> _Short task_
Return the lines of each entry below exactly as they appear, but leave out the pictures.

[Labeled box records]
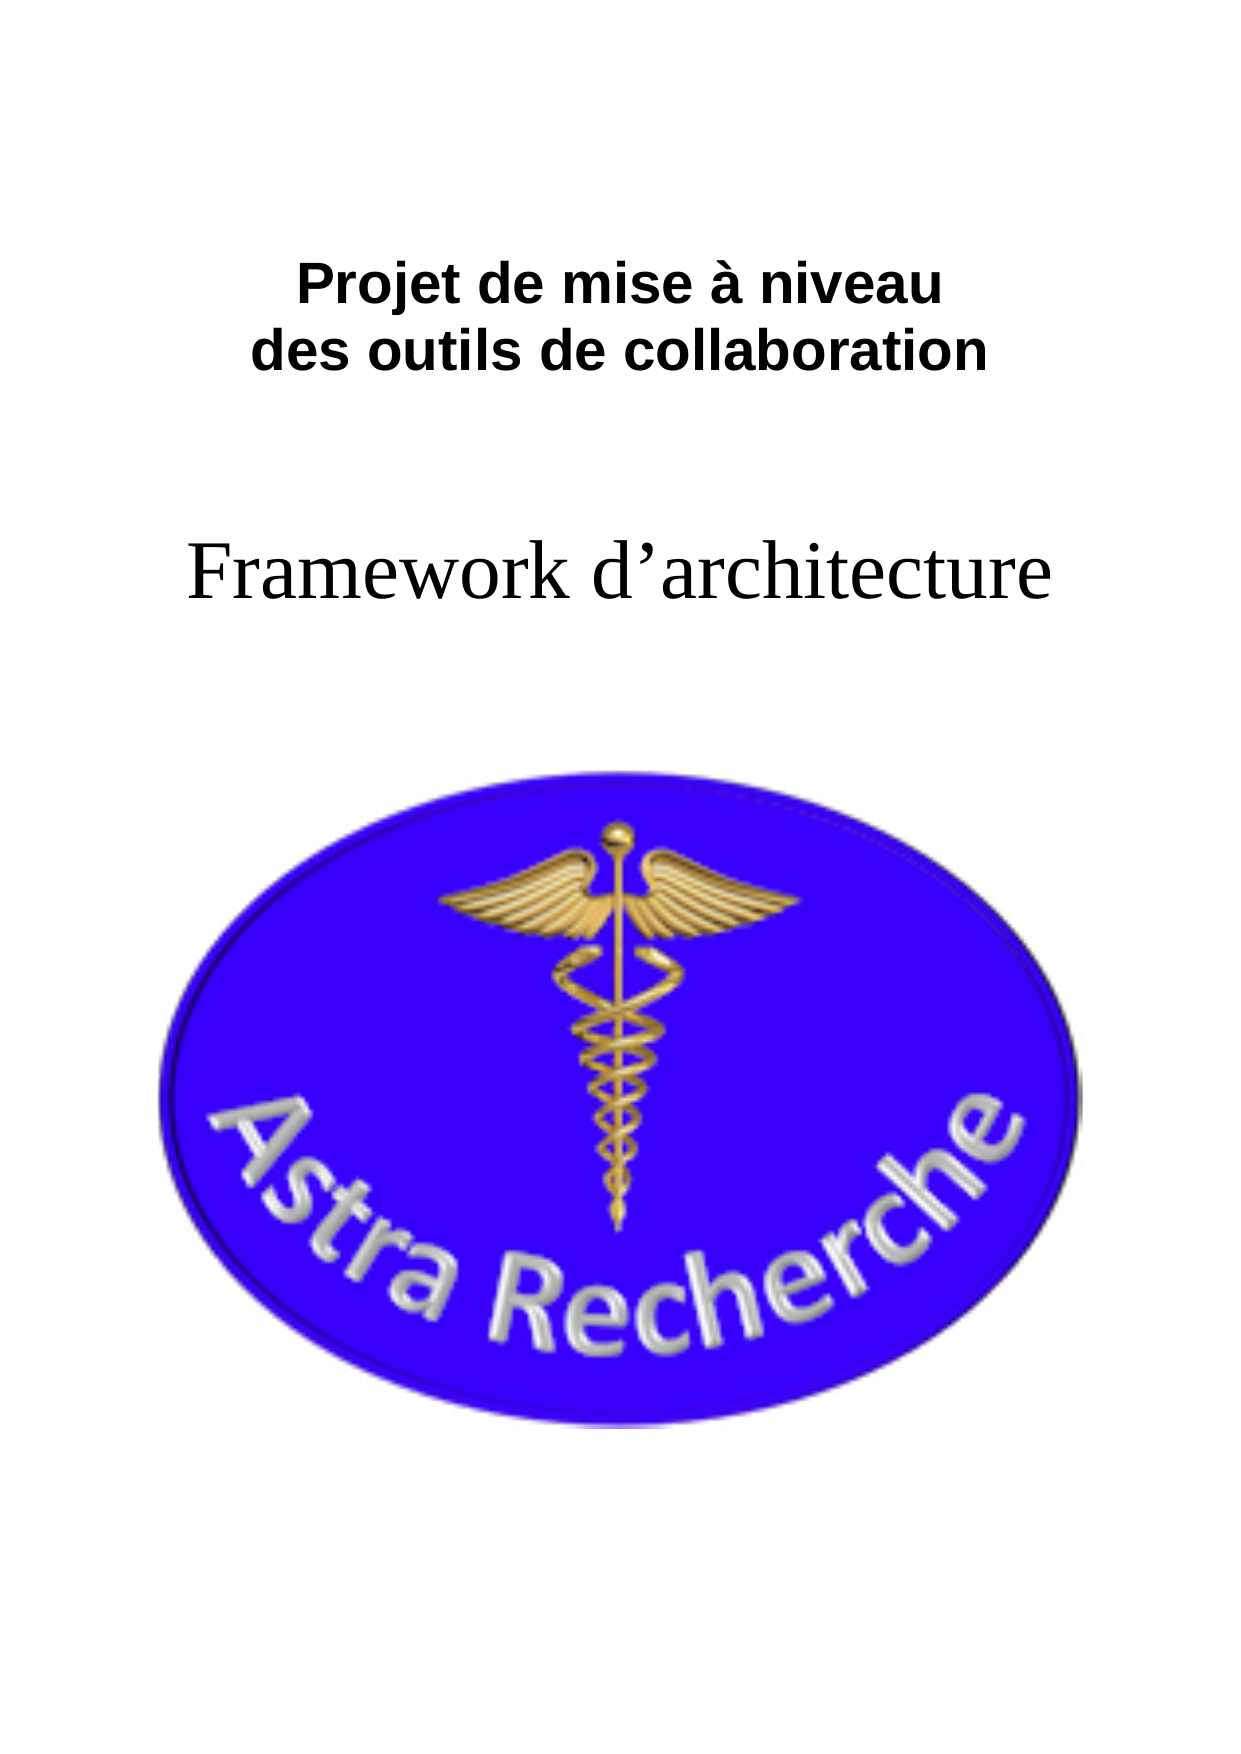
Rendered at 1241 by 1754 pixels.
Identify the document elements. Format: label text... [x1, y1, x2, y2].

text Framework d’architecture [118, 520, 1122, 616]
title Projet de mise à niveau des outils de collaboration [118, 249, 1122, 383]
picture [157, 770, 1083, 1429]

> _Exercise result_
Rendered at 1241 by 1754 pixels.
Identify the document elements. Format: label text... [x1, y1, x2, y2].

text Framework d’architecture [118, 520, 1122, 616]
title Projet de mise à niveau des outils de collaboration [118, 249, 1122, 383]
picture [157, 770, 1083, 1429]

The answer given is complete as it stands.